November 9 (1975, 1977, 1980, 1981, 1985, 2000, 2005)
An Impulsive Hike, A New Understanding

11/9/75 [...]

~ a brisk wind moves through, sweeping high clouds and oak leaves along before it. a southwest wind, which means another storm is here.”
[Russell Towle's journal]


11/9/77 moody ridge, around noon. i bought some stain and i'm about ready to start putting it on. i went on an impulsive hike this morning that took me half way to the river in search of the old asbestos workings. i found them—or a part, anyway—a caved-in tunnel and tailings pile, with much long-fiber asbestos along the fracture surfaces of the serpentine. an old wheelbarrow, an old shovel, a few cans and broken bottles—not much.

on the way back up i entered the eastern tributary of ginseng ravine, that heads up directly beneath the meadow. it was a pleasant scramble, and i found an interesting terrace in the serpentine that was slightly below and to the west of the giant ponderosas. those ponderosas have always intrigued me, since they are at an elevation that is well below the normal bedrock/volcanics contact in this area, and thus they should be in the serpentine. but that has never jibed because ponderosas hate serpentine, and so do the kellogg's oaks that flank the grove. i noted on one of my first hikes out here that, in conformity with the vegetation pattern, there appeared to be an accumulation of volcanic ash and mudflow down in the serpentine where those oaks and pines contrast so strongly with the surrounding vegetation. i always figured that this zone, which is scored by a large gully, represented a landslide of volcanics which had existed as an unstable slope in their normal stratigraphic position—i.e., above the serpentine—and that removal by headward extension of the east fork of ginseng ravine of increasing quantities of serpentine had finally forced a slide. but on today's hike i saw something that seemed to contradict that hypothesis.

i entered the lowest reach of the fresh gully that scores the ‘slide’ deposit, at an elevation only slightly above the adjacent terrace aforementioned in the serpentine to the west. on the wall of the gully was exposed what appeared to be a typical section of volcanic ash, which stratigraphically is found either directly upon the ancient bedrock surface, or on gravel layers that in turn rest on the bedrock, where ancient storms and rivers flowed. the ash seemed too homogenous to be part of the slide.

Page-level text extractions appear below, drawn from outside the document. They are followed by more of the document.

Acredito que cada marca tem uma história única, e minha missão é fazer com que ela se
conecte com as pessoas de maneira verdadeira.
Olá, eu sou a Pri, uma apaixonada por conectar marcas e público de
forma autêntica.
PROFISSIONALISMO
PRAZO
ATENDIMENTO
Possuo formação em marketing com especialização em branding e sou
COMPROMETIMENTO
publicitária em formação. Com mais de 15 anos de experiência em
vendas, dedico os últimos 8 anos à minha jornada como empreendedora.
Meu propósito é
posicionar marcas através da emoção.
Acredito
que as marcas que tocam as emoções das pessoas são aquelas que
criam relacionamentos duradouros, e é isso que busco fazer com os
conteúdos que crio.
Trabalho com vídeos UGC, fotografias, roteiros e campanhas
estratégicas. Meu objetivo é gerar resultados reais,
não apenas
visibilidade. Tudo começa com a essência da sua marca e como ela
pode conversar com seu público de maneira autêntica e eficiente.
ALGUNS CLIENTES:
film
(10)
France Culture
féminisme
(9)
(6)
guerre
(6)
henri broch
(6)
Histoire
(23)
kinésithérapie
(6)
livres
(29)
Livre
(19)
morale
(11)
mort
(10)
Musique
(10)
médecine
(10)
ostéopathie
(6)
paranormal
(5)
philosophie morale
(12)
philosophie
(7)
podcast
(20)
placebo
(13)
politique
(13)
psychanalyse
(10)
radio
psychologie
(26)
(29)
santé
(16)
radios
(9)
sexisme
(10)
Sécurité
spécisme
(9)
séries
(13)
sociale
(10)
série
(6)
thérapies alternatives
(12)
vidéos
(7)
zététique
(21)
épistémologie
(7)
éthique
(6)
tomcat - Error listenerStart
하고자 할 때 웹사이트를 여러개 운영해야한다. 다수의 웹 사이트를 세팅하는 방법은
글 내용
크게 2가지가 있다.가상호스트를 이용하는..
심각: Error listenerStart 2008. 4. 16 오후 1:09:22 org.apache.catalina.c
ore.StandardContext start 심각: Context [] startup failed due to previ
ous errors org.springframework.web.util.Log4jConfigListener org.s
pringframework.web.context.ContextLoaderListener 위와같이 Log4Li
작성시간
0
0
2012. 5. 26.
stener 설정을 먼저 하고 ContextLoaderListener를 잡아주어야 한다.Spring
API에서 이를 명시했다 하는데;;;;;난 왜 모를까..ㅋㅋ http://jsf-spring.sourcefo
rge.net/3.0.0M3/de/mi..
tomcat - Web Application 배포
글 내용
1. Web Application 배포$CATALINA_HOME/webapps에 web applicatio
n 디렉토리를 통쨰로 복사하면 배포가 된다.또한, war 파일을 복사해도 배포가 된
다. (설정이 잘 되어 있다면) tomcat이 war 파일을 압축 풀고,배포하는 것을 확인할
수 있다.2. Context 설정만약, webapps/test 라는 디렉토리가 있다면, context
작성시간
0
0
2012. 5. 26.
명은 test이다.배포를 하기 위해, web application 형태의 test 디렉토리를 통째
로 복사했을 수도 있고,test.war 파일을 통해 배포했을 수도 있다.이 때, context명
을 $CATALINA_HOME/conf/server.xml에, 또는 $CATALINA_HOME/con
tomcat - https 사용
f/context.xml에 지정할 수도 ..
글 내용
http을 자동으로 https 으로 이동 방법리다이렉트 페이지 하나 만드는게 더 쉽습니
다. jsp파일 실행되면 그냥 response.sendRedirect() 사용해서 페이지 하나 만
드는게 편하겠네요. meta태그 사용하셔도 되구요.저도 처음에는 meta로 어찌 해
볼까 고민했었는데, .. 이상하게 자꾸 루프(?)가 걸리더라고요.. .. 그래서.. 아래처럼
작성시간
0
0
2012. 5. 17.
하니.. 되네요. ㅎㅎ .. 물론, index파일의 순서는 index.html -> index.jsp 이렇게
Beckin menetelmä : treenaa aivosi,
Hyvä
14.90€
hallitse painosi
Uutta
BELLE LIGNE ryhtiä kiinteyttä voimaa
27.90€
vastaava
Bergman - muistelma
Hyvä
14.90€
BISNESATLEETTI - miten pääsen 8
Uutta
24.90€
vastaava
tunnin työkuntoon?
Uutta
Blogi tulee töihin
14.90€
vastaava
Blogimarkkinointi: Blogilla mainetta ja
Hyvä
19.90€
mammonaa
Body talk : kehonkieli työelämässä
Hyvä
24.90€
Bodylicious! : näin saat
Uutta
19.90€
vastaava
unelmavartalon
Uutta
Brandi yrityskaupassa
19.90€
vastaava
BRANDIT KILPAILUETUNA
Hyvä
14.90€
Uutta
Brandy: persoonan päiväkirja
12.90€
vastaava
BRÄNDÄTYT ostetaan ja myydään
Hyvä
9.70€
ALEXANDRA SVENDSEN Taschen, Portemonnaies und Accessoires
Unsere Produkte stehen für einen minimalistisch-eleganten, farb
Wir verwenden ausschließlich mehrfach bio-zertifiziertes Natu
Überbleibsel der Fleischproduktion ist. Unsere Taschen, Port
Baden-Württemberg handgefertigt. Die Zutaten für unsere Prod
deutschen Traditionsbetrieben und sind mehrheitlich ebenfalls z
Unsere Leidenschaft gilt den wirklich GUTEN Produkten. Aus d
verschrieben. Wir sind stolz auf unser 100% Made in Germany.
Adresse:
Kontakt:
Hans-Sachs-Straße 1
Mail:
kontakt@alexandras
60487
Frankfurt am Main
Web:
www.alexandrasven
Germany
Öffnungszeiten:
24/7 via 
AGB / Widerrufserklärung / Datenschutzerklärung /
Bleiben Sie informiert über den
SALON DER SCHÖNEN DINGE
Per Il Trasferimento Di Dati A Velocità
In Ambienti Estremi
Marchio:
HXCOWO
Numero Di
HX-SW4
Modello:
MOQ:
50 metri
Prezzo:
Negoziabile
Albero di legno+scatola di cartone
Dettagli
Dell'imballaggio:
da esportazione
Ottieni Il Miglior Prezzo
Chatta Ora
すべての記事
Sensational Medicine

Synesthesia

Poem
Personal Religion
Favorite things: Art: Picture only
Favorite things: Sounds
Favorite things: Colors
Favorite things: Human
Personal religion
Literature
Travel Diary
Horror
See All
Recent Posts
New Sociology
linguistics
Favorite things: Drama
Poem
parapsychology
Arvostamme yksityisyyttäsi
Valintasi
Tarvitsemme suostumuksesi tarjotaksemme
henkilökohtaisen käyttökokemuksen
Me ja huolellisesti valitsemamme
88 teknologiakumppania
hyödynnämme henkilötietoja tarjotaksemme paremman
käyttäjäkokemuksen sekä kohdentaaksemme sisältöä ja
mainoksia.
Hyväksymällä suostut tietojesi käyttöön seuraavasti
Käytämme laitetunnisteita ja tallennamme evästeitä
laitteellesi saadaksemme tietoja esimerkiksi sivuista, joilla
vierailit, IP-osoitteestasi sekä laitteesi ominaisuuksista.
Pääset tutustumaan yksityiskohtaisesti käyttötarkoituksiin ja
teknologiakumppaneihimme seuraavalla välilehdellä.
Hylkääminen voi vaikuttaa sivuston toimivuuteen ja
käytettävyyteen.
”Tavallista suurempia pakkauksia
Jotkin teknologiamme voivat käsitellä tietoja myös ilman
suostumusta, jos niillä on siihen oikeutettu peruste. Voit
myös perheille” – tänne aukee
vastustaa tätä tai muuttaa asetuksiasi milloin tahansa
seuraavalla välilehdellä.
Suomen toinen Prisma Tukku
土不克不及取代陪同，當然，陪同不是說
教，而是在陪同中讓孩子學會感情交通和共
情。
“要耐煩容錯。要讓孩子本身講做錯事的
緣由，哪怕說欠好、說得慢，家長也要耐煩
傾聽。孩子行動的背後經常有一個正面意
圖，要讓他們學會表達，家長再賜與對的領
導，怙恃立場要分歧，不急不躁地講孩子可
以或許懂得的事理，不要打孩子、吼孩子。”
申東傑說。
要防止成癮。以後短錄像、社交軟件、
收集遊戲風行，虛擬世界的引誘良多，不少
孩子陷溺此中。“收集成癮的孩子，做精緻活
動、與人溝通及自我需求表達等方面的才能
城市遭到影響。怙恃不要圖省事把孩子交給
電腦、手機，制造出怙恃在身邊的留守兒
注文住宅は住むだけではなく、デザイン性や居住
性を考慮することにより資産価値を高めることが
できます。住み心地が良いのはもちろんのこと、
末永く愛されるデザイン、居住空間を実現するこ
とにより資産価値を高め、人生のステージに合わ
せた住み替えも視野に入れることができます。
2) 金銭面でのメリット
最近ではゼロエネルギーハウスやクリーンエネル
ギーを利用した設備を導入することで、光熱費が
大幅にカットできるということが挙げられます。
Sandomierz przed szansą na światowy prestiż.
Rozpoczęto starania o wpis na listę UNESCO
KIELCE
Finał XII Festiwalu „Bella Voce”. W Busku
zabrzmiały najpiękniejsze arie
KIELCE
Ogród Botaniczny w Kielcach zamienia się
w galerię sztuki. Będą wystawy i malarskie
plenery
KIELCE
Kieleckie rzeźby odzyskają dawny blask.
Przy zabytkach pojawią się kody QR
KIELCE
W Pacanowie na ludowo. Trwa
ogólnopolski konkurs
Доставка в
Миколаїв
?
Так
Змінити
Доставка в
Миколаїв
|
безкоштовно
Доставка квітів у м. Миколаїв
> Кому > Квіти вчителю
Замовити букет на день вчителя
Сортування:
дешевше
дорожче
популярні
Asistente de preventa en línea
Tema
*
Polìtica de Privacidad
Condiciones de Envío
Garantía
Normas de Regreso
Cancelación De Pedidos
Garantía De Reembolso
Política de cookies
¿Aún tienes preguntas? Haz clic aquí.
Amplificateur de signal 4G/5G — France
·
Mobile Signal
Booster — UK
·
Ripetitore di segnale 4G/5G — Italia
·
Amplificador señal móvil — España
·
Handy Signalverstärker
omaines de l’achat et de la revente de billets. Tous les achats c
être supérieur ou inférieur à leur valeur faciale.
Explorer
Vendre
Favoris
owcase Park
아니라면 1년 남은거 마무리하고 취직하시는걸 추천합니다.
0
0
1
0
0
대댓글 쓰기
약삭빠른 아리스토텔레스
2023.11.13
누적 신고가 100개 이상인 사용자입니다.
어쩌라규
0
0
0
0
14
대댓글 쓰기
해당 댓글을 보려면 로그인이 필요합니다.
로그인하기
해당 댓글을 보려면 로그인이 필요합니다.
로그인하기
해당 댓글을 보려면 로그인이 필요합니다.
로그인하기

so, the upshot of it all is that, based on the apparently undisturbed ash layer, and the vegetation pattern in the upper reaches of green valley trail, i now think that the grove of oaks and ponderosas are not growing on a landslide deposit, but on volcanics in a stratigraphically or normal position, which, because the serpentine is flanking upslope and downslope, probably represent the course of a tributary to the nearby nary red channel, which shows a bedrock/volcanics contact elevation of about 3600', which seems to be duplicated by this channel. the little terrace on the serpentine seems likely to be a remnant of the channel floor from which the volcanics have been removed by erosion, as well as the south wall of the old valley. here is a cross-section as i visualize it— ”


[Russell Towle's journal]


 “11/9/80 Sunday. Finished up the foundation work yesterday. Carried 35 sacks of concrete down here on my back. I'm very pleased to have a foundation with rebar under my cabin. About 1/3 of the building has it the rest I'll get to some other time. Now I would like to proceed on the bathroom… A storm Just rolled through. Now the canyon wells over with fog. I feel peaceful, happy.”

[Russell Towle's journal]


 “11/9/81 Monday morning. Greg Troll and Iris Moore were up for the weekend. We had a nice time, climbed down to the Keyhole Cave below Lovers Leap, and then yesterday went out to Big Valley Bluff. Greg is going to get a break finally from his long round of medical studies. We may go on a trip to the Owens Valley this fall or winter.”

[Russell Towle's journal]


The 9th   [11/9/85]

Cold and sunny. A storm approaches, bringing snow. I am going to Colfax to stock up.”

[Russell Towle's journal]



 Date: Wed Nov 09 23:29:35 2005
To: Jan_Cutts (TNF)
From: Russell Towle
Subject: Big Valley Bluff
X-Attachments: :Macintosh HD :1278514:The_View_East_1197.JPG:

Hi Jan,

Attached, a picture taken at Big Valley Bluff, in your ranger district, looking east up the North Fork canyon. The light is as at late afternoon, say, around three p.m., these days. This was a few weeks ago.

Portions of the Sierra crest and upper Foresthill Divide peaks like Lyon and Needle peaks are dimly visible in the distance.

Big Valley Bluff is great in the late afternoon. Forest Road 19, the Texas Hill Road, leads out that way from Emigrant Gap on I-80.

Hope all is well with you, everything is good here.